CHALLENGE
In the text on Secure Healthcare Ltd, how many requests did the writer make, and to how many public authorities?

READING TEXT
Begin

Secure Healthcare Ltd (SHL) was a social enterprise, established in 2007 with a Department of Health (DH) grant of £113,000. In July it commenced a £5 million contract with Wandsworth Primary Care Trust (PCT) to provide health services at Wandsworth Prison. Some work was sub-contracted to two NHS Trusts. Two years later, SHL collapsed with debts of over £1.5 million. As a NHS Non-Executive Director at the time I asked the former Chair of SHL to comment, who forwarded this request to our Strategic Health Authority (SHA). I wrote to the SHA, and local MP’s, to explain why I believed the episode, “reveals important insights into how decisions have been made at different levels within the NHS . . . from which there are important lessons that we should be prepared to learn.” The SHA forwarded my letter to the Appointments Commission (AC), responsible for appointing NHS Non-Executive Directors, which established a review. The AC report criticised NHS Wandsworth for demonstrating, “poor procedures and many failings in management”, and concluded SHL’s bid team’s inexperience caused them to “let down the company”.

The overall conclusion was that, “The underlying reason for the failure of SHL were typical reasons for business failure and they were addressed by the management of the company as they arose; without success as it turns out.” It adds that processes for determining DH funding were “thorough, independent, open and externally reviewed”, subject to, “due diligence from the outset”. The AC Chief Executive described this report as being, “supported by robust evidence” and “well argued”, and the SHA Chair described the investigation as “very detailed”, “thorough” and “rigorous”. The SHA subsequently wrote to local MP’s describing my concerns as “completely unfounded”.

Unconvinced, I pursued my questions. The SHA appointed a lawyer, who informed me in October 2012, “My Client is satisfied that the concerns you raised have been fully investigated and that they are unfounded.” In December he told me: “You make reference . . . to the concerns you raised regarding Secure Healthcare. As I stated in my email of 2 October, my Client is satisfied that such concerns have been fully investigated and that they are unfounded”.

Getting nowhere, I constructed a more systematic approach to explore the episode from the perspective of different organisations involved. Relatively little use has been made of FOIA in UK social research, and this seemed a potentially useful method to adopt. As each disclosure provided new insight, they might prompt new questions to another organisation. Over time, I made 23 requests to nine public authorities, seeking to piece together a fuller picture of what happened than available in official accounts.

End

RECORD EXTRACTS
Begin

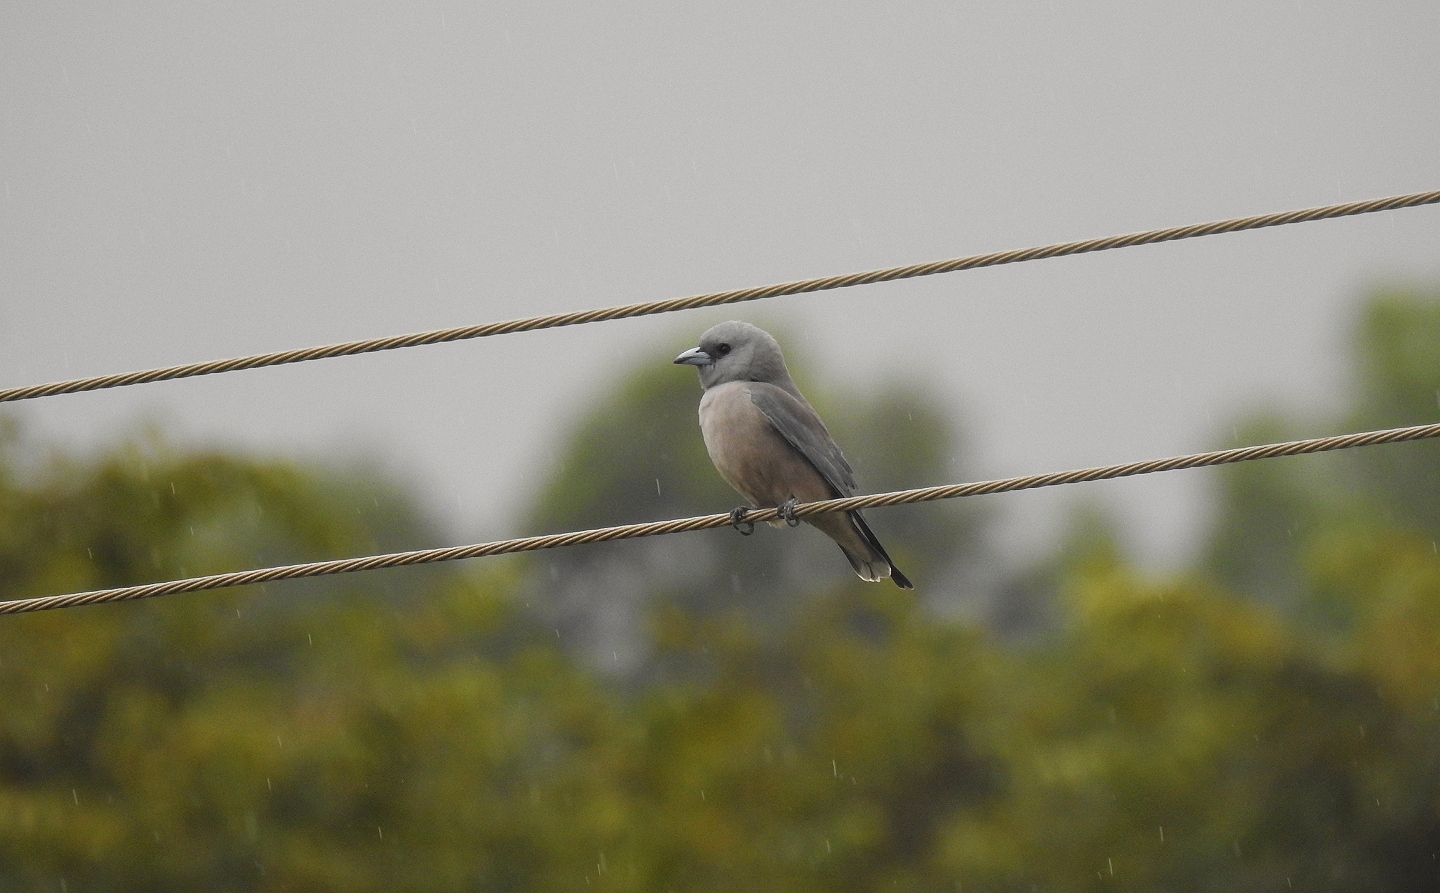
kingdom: Animalia
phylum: Chordata
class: Aves
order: Passeriformes
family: Artamidae
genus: Artamus
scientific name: Artamus fuscus
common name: Ashy woodswallow
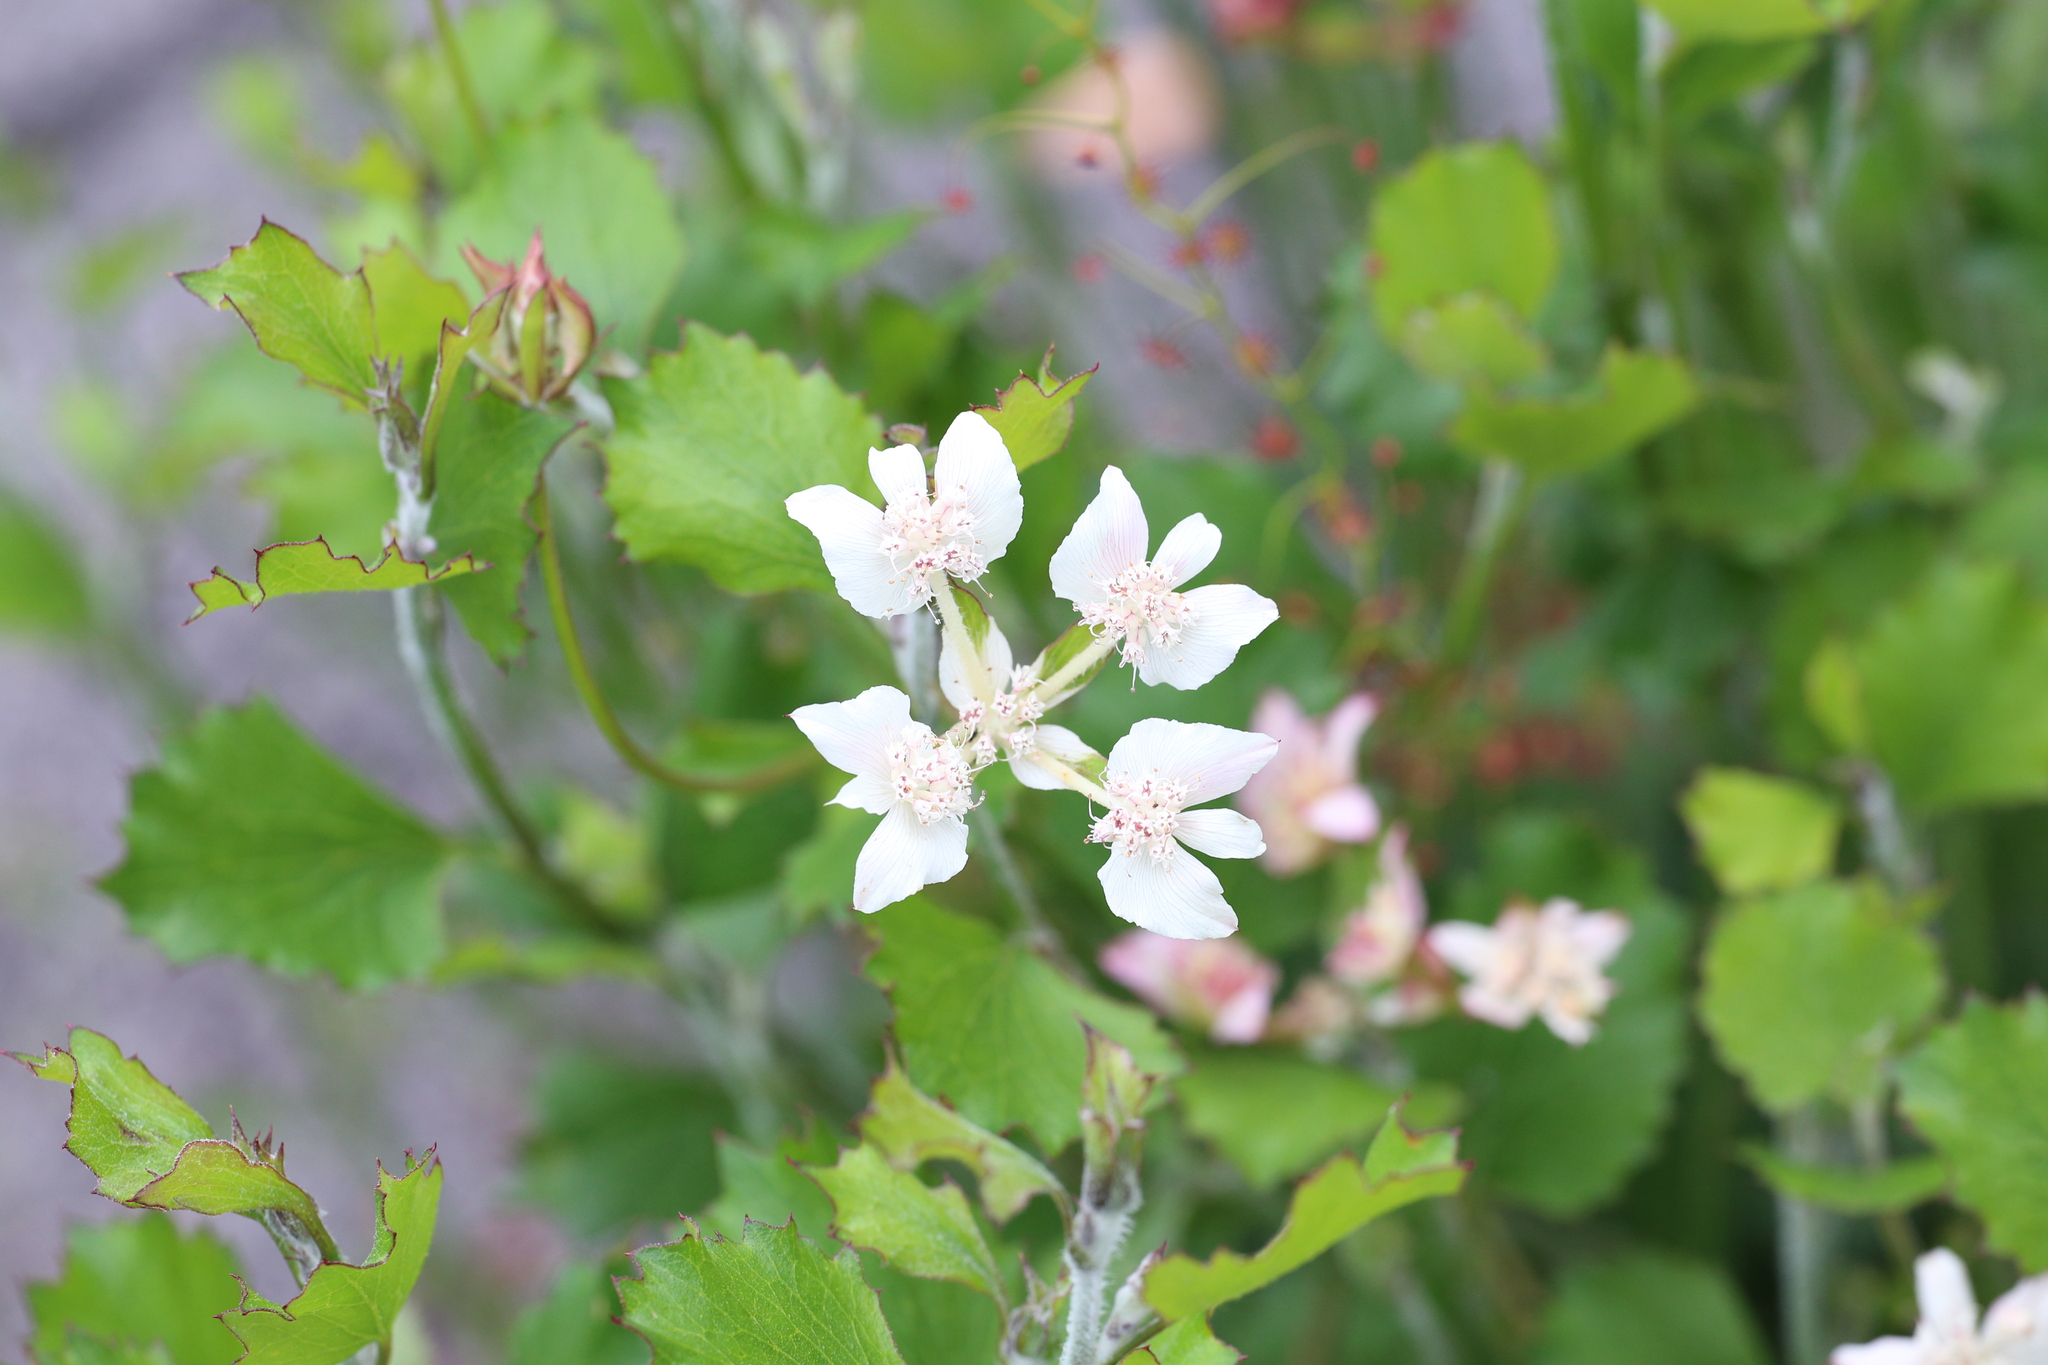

End

CORRECT ANSWER
23 requests to nine public authorities.